◆ **DATA PROVIDED**:
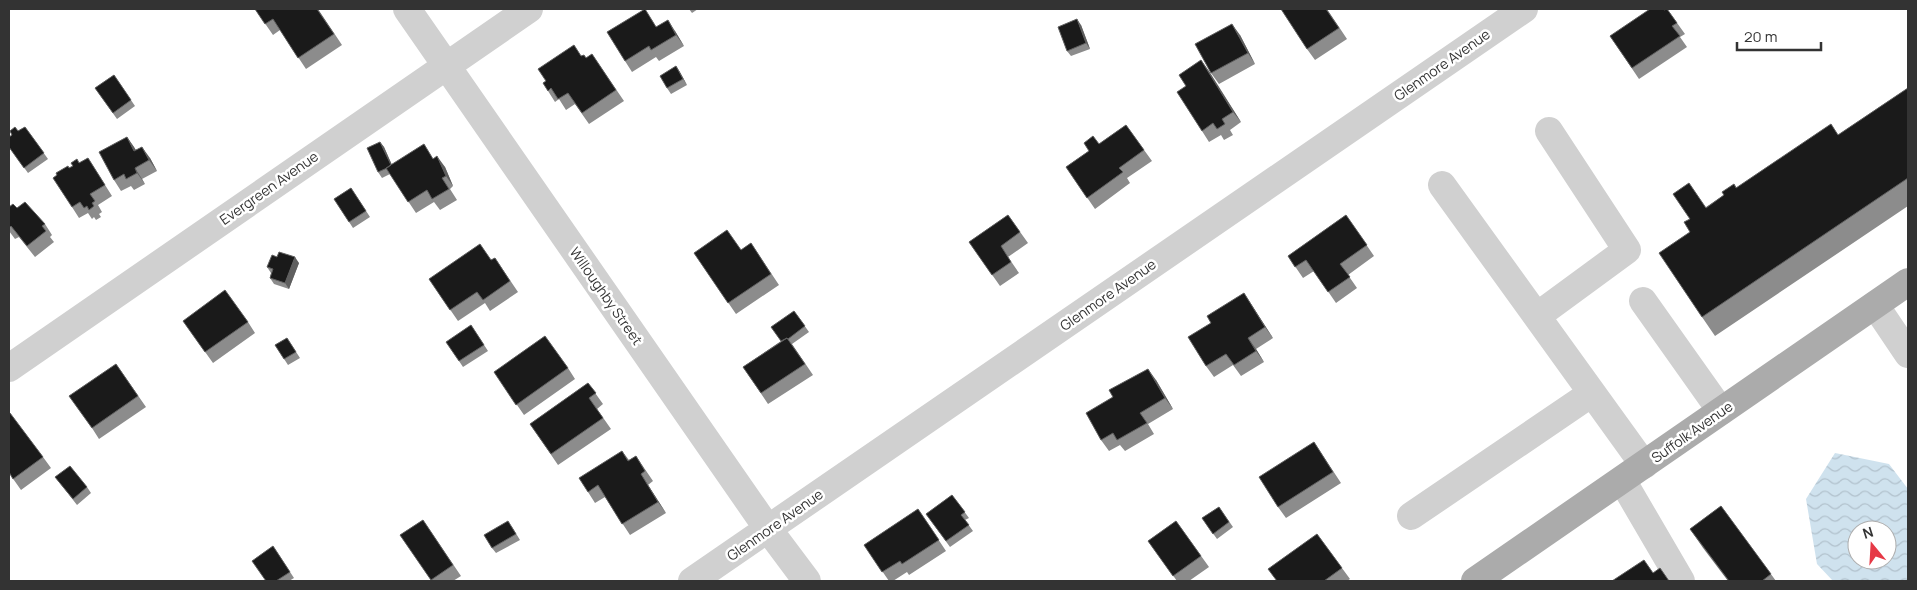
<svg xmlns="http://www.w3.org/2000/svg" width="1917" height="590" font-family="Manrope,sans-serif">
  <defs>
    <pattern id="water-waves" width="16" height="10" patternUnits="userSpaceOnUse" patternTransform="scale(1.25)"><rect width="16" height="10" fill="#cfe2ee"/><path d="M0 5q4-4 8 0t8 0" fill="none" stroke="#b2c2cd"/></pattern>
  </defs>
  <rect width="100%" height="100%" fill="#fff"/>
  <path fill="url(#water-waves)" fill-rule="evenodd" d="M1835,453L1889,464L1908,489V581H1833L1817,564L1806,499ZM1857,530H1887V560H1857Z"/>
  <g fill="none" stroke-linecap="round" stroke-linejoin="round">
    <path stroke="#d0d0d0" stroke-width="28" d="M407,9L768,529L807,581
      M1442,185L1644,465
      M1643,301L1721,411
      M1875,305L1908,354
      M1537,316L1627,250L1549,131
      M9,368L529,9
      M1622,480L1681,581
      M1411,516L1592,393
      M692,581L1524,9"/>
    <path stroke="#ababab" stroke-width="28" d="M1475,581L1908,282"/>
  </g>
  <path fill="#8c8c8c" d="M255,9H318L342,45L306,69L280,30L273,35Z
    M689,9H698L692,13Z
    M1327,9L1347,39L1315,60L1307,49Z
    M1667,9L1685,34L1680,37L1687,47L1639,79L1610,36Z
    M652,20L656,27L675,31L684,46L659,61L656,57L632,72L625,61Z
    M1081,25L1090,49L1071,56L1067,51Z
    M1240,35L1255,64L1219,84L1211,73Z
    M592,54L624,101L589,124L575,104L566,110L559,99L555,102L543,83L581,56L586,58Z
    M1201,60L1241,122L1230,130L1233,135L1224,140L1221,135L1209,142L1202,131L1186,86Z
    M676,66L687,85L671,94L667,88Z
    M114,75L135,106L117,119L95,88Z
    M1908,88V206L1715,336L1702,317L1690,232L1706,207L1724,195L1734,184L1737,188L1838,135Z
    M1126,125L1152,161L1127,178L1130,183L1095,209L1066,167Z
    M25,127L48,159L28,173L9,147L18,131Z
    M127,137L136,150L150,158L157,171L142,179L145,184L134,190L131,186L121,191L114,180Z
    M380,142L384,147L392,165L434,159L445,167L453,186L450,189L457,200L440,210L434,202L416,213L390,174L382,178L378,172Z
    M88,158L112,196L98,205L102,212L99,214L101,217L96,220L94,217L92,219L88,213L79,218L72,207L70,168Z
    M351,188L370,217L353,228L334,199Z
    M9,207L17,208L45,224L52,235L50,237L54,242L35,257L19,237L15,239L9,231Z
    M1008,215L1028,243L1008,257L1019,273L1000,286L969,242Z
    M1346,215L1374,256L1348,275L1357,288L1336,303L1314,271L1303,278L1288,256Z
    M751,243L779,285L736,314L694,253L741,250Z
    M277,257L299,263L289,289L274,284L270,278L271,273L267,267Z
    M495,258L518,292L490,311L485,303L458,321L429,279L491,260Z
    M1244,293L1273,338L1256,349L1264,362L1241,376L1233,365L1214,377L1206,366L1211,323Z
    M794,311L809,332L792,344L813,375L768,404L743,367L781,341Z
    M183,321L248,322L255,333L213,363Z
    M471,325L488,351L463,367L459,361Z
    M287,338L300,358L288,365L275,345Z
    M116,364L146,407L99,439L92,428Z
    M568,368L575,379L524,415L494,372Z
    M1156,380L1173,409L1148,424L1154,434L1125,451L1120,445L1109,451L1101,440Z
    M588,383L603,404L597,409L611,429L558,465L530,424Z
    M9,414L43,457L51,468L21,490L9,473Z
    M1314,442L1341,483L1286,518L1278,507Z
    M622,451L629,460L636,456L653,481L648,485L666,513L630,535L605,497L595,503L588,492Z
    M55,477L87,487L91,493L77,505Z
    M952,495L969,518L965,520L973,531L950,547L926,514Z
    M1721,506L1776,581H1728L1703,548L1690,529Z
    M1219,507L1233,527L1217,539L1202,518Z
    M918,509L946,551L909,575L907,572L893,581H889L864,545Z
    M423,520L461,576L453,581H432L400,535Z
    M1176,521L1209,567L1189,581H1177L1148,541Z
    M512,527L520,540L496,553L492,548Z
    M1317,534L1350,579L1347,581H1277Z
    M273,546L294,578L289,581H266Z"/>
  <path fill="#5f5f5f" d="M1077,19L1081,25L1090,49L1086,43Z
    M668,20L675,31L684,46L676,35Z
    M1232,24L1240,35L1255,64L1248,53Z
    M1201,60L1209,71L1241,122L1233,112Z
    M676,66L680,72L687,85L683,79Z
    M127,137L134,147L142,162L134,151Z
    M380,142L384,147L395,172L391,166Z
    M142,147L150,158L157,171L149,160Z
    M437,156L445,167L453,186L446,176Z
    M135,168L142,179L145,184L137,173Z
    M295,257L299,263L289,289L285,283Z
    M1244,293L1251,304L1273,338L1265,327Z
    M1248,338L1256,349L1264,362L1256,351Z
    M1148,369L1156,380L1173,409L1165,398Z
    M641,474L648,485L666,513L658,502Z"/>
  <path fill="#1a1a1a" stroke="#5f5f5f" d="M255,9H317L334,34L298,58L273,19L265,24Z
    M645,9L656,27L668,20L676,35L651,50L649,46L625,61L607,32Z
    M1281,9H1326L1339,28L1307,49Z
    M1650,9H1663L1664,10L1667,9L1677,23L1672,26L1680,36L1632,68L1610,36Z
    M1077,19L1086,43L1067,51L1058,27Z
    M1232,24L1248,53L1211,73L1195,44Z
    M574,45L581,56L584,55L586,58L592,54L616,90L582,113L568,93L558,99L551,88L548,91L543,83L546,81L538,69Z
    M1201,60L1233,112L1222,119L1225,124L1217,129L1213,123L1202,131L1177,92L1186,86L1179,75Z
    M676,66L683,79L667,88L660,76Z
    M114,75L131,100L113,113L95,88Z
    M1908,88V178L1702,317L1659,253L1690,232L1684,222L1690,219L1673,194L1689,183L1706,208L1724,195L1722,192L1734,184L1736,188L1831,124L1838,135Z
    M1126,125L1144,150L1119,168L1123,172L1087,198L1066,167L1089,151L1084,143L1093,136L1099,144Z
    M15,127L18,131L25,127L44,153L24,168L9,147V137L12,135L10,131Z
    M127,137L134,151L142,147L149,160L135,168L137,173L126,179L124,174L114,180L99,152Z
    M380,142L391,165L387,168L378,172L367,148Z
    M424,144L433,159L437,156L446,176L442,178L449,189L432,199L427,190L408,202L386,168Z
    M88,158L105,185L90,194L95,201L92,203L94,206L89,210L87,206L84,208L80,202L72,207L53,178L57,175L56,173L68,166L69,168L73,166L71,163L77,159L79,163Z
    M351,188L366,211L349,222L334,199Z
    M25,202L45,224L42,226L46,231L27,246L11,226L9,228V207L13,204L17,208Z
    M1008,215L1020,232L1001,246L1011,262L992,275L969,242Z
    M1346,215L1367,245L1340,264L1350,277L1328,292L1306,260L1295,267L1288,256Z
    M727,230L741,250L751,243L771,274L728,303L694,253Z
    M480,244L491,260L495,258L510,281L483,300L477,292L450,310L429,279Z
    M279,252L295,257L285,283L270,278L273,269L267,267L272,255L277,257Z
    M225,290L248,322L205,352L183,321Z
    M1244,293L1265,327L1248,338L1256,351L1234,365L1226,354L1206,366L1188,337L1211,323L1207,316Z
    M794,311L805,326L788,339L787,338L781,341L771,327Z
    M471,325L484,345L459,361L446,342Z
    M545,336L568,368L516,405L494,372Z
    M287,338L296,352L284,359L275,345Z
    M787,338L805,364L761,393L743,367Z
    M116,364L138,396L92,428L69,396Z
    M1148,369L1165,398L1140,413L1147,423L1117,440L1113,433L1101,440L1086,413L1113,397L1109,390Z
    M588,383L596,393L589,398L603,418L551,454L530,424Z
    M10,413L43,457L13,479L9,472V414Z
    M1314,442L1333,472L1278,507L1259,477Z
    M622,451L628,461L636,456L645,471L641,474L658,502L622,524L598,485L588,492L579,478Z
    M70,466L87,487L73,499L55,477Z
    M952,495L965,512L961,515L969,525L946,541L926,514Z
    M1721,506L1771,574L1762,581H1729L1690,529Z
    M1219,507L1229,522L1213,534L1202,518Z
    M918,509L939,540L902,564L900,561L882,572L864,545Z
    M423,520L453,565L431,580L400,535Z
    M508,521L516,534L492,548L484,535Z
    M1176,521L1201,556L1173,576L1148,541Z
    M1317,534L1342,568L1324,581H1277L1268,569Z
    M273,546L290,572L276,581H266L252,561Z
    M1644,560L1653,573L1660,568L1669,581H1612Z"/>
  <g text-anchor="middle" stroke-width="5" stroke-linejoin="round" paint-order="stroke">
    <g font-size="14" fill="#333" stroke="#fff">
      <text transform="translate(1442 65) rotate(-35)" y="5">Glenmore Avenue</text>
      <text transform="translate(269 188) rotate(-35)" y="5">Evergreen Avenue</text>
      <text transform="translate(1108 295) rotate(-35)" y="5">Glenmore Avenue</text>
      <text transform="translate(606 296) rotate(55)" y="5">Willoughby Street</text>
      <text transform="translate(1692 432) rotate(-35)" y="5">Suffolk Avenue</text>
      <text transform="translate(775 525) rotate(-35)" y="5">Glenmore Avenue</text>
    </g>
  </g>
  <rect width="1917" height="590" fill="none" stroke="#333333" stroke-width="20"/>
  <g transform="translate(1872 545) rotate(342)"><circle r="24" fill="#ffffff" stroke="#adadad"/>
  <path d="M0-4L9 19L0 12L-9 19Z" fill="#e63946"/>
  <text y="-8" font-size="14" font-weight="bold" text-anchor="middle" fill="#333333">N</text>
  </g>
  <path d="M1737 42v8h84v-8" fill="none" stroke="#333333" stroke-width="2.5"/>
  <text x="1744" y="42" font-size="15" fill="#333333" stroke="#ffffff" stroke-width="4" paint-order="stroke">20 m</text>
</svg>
...
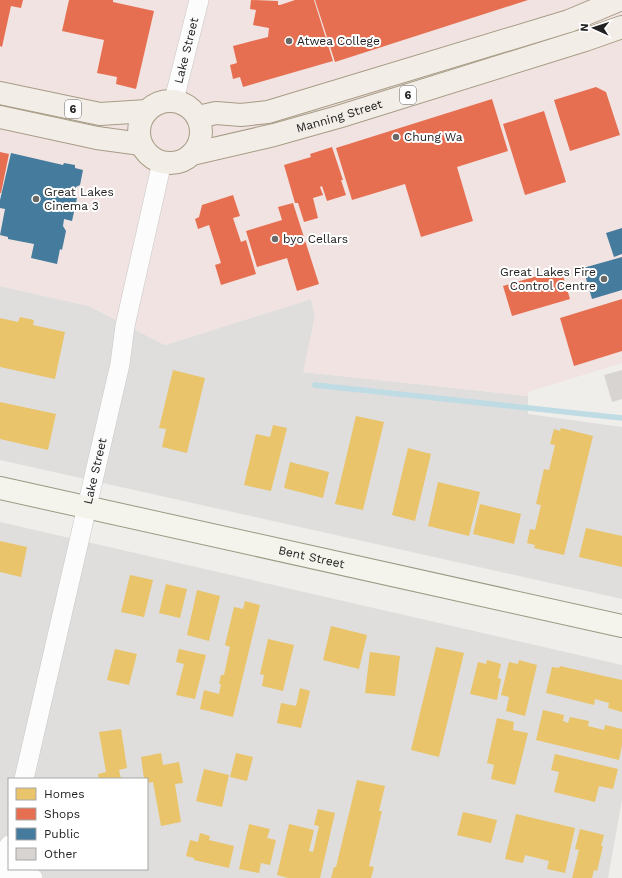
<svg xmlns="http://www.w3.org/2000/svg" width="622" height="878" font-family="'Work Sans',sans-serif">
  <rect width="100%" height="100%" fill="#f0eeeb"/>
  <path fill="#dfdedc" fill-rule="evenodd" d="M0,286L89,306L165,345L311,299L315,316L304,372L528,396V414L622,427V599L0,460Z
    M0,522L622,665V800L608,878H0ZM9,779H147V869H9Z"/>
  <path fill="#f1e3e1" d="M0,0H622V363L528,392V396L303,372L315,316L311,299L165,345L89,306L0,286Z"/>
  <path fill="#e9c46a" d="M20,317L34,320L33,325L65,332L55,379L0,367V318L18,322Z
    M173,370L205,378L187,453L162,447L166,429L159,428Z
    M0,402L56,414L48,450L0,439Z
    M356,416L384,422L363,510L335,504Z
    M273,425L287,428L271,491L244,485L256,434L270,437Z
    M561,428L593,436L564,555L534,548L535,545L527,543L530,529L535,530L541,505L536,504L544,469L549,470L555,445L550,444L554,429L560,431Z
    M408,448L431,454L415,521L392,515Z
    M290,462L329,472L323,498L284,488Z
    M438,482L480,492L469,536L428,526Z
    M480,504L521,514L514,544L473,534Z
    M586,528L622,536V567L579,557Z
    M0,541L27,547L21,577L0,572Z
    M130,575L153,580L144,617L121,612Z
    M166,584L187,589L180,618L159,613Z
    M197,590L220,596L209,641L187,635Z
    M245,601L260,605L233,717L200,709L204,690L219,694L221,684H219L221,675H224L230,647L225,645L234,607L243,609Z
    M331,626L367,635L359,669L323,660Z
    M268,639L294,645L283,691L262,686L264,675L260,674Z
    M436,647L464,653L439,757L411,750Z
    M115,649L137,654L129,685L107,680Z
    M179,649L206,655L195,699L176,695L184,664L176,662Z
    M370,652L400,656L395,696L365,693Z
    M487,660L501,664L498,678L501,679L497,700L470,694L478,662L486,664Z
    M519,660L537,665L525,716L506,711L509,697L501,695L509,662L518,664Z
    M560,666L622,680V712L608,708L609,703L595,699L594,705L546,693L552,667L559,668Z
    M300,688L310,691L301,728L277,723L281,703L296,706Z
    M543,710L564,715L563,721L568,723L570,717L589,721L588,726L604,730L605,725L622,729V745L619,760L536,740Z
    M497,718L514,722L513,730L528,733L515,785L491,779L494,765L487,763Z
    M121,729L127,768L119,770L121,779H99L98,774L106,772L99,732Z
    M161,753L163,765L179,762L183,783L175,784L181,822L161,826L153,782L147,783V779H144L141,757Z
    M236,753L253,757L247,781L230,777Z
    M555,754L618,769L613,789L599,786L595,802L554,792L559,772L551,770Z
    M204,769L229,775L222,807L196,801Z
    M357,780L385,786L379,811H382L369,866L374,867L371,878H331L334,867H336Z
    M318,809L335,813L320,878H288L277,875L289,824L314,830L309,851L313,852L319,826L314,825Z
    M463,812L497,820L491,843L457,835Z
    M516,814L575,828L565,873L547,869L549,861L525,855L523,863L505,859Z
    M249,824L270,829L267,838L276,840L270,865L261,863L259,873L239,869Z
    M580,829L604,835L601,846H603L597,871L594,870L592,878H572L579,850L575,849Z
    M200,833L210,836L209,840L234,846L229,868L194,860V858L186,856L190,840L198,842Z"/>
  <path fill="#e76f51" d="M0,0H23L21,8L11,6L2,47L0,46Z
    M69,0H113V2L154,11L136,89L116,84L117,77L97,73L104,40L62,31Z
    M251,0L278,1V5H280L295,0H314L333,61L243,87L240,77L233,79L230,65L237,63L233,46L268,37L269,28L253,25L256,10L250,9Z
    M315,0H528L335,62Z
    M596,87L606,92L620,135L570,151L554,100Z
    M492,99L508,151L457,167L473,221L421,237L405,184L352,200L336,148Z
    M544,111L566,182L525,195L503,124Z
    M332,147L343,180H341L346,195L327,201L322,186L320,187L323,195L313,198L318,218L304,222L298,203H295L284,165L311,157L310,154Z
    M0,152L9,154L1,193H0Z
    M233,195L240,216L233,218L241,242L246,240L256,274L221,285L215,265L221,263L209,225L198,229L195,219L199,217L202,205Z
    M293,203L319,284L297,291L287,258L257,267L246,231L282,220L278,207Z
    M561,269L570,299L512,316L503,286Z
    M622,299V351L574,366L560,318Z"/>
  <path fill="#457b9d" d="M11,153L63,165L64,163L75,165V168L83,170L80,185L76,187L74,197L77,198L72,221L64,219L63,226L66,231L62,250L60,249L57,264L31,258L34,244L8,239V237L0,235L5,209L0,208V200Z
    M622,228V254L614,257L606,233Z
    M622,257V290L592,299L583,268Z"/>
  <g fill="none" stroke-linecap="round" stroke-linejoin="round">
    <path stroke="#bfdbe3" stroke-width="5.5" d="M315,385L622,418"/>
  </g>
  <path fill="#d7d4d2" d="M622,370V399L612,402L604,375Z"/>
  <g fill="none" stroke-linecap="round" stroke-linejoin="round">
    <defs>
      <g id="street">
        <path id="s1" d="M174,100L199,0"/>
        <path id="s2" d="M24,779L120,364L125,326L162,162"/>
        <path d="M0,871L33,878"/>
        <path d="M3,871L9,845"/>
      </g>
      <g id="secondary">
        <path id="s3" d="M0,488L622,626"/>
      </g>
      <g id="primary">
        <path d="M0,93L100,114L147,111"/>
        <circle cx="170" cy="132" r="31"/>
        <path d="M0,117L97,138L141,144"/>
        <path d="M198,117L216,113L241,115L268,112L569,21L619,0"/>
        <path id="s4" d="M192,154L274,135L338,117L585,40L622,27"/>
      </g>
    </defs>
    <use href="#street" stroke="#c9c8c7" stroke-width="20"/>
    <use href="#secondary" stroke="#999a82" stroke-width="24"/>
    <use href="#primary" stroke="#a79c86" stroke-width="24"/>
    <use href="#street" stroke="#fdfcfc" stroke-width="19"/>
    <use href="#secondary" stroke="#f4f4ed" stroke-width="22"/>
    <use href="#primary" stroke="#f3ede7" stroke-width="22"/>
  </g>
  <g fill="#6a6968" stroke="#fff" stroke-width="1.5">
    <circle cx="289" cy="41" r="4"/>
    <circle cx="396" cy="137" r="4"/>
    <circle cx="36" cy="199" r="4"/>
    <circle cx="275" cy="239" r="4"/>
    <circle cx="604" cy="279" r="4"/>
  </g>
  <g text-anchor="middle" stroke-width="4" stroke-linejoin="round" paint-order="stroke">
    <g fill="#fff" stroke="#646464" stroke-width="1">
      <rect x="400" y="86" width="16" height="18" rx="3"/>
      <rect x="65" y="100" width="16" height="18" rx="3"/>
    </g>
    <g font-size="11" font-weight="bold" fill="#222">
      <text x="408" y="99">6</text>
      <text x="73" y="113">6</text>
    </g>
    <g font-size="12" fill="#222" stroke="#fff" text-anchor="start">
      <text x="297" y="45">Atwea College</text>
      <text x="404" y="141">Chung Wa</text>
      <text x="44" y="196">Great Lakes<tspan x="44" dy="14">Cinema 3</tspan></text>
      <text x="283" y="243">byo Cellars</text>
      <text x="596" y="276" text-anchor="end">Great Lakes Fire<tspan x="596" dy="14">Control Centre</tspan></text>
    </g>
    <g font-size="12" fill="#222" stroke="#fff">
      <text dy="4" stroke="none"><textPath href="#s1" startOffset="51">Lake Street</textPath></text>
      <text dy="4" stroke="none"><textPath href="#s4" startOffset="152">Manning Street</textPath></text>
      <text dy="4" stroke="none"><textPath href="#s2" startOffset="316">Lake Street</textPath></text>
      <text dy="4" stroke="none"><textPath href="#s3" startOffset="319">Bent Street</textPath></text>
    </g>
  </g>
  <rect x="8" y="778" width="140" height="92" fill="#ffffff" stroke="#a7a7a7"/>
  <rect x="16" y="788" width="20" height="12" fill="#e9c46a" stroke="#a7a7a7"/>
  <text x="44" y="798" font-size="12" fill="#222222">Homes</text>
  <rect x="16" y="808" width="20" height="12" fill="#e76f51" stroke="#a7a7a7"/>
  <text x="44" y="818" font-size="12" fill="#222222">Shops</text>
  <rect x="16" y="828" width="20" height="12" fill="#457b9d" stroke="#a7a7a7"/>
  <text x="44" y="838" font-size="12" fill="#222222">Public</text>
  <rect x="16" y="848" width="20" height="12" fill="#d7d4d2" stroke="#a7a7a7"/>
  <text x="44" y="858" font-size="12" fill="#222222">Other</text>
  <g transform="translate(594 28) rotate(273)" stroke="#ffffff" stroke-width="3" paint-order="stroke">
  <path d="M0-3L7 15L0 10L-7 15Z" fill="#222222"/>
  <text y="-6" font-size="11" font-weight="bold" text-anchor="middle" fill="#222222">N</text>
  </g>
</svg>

◆ **HOW TO COMPLETE THIS TASK**: Reproduce every line of the records containing the string "middle".

◆ **ANSWER BOX**:
  <g text-anchor="middle" stroke-width="5" stroke-linejoin="round" paint-order="stroke">
  <text y="-8" font-size="14" font-weight="bold" text-anchor="middle" fill="#333333">N</text>
  <g text-anchor="middle" stroke-width="4" stroke-linejoin="round" paint-order="stroke">
  <text y="-6" font-size="11" font-weight="bold" text-anchor="middle" fill="#222222">N</text>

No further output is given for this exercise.